Katie and Matt break down a contentious interview with Wolf Blitzer and Nancy Pelosi, which derailed when Blitzer questioned the reasoning for stalling the potential HEROES Act stimulus package.
“[Nancy Pelosi is] one woman who’s extremely rich and powerful, and if you’re more offended by a tone that you think Wolf Blitzer took with her,” says Katie, “if you care more about that than all the women who are out there suffering, not having their needs met, and who Nancy Pelosi is OK throwing under the bus, selling down the river… then Nancy Pelosi is perfect for you.”
Matt is perplexed at the Democrats’ strategy on this issue. “Is it just because they don’t want to give Trump the win?” asks Matt.
For “Republicans Suck,” Matt submits a recent Trump campaign ad that features images of Jackie Robinson and Martin Luther King Jr., and the parallels to George H.W. Bush’s use of the Bobby McFerrin song, “Don’t Worry Be Happy.”
“Trump just keeps doing this stuff. He keeps faux-enlisting people into his cause who really aren’t fans of his,” says Matt.

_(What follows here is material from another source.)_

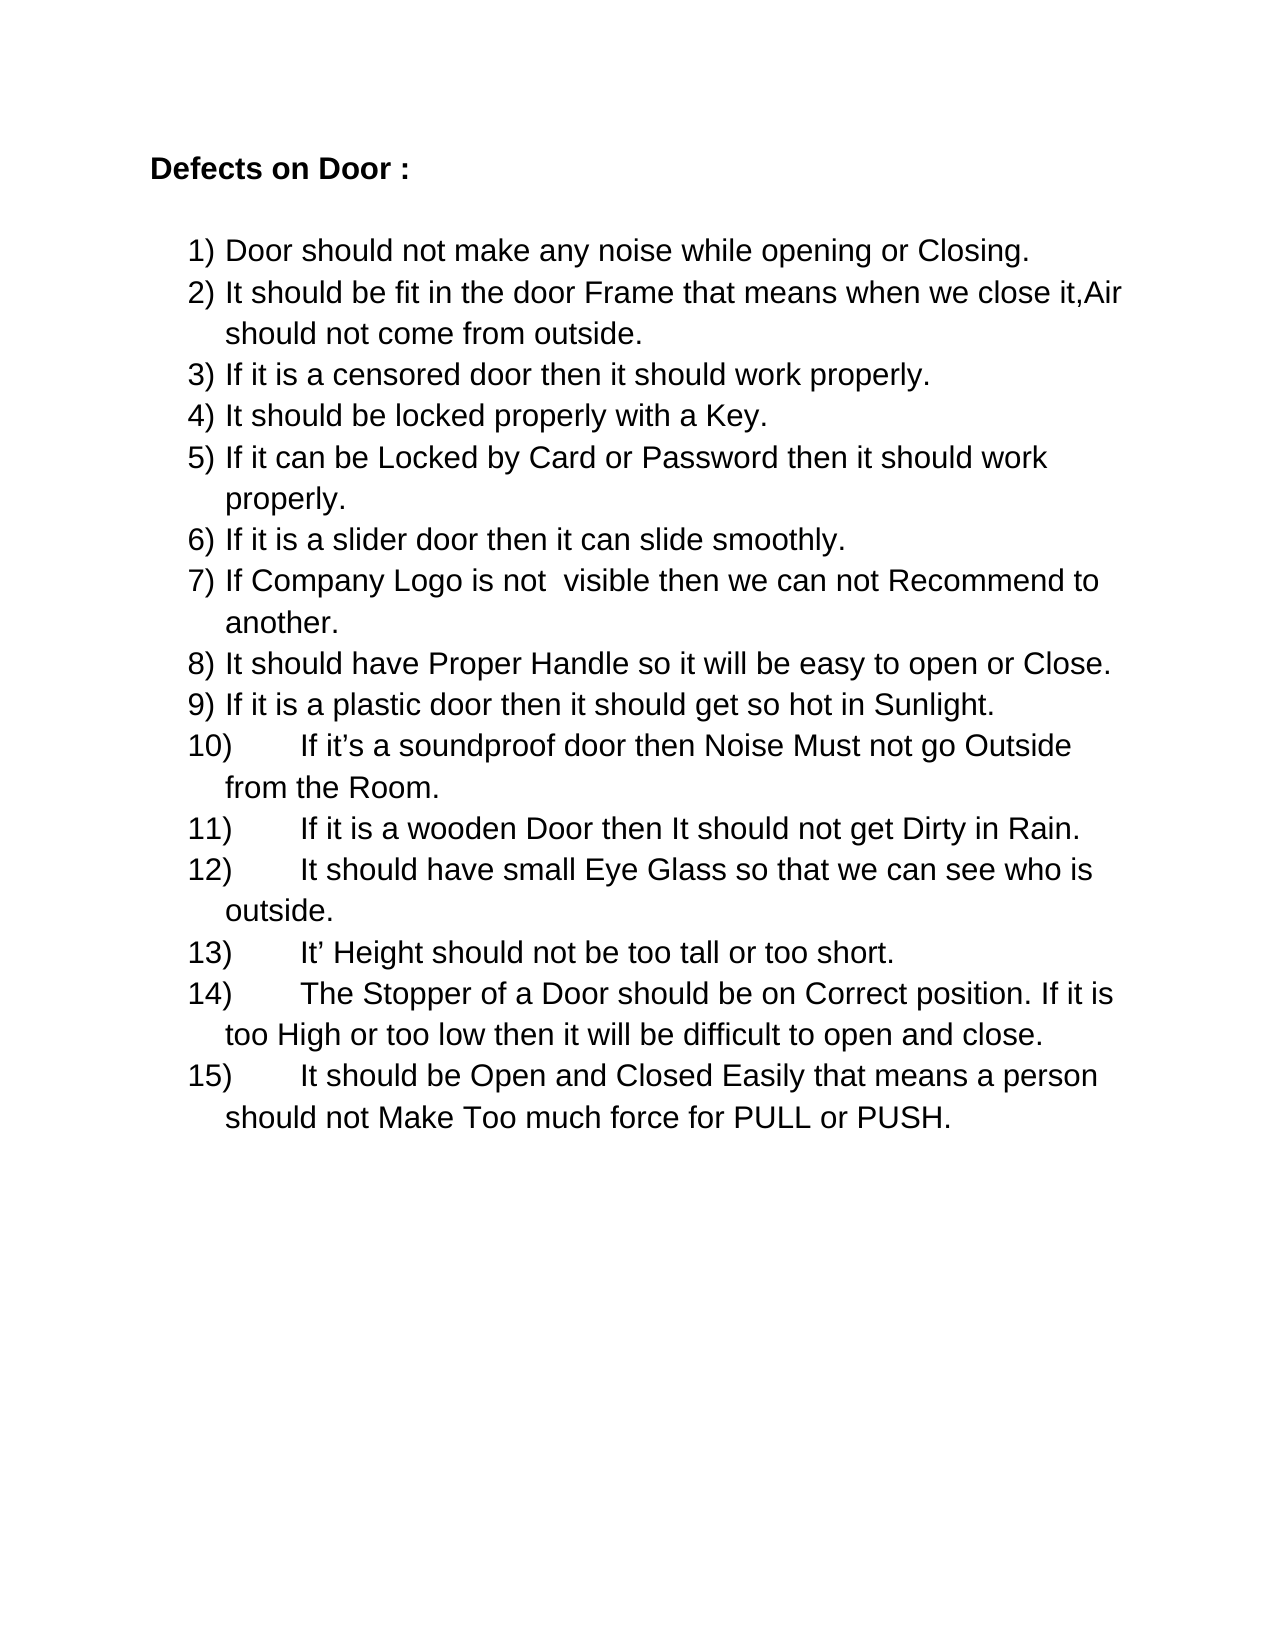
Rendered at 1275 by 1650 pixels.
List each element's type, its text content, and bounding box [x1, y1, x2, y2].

This week’s guest is poly-hyphenate Antonio García Martínez, a former product manager at Facebook and author of Chaos Monkeys. García Martínez gives a behind-the-scenes point of view into how Facebook and other social media platforms handle ad-targeting, debunking theories on how much data they really have on their users (and what they do with this data), while also explaining the potentially nefarious sides that do have some validity.
García Martínez has for years argued that the power of Cambridge Analytica has been overblown. He cites a recent report from the Information Commissioner’s Office in the U.K. that appears to unravel the accusations against Cambridge Analytica from two years ago, and how much influence they may have had on the 2016 U.S. presidential election
“Their biggest act of salesmanship, I think, was convincing journalists that their technology was amazing,” says García Martínez.
He also explains what psychographics targeting is, and how the technology behind ad-targeting works at places like Facebook. “It is itself a marketing gimmick,” says García Martínez.
“The reality is that most data that you inject into Facebook, things like conversations with your partner, pictures of you at a party, really have no commercial value,” says García Martínez. “The number of times that you actually mention commercial content in a conversation anywhere is not as high as you think, and even then, getting the sentiment around it would probably be really difficult.”
At the end of the day, García Martínez is not a tech evangelist, but he thinks the attacks on tech are overblown.
“It’s odd the turn that the media has taken against tech,” says García Martínez. “The avenues of attack they’ve taken just seem so basic and just wrong and little bit elementary.”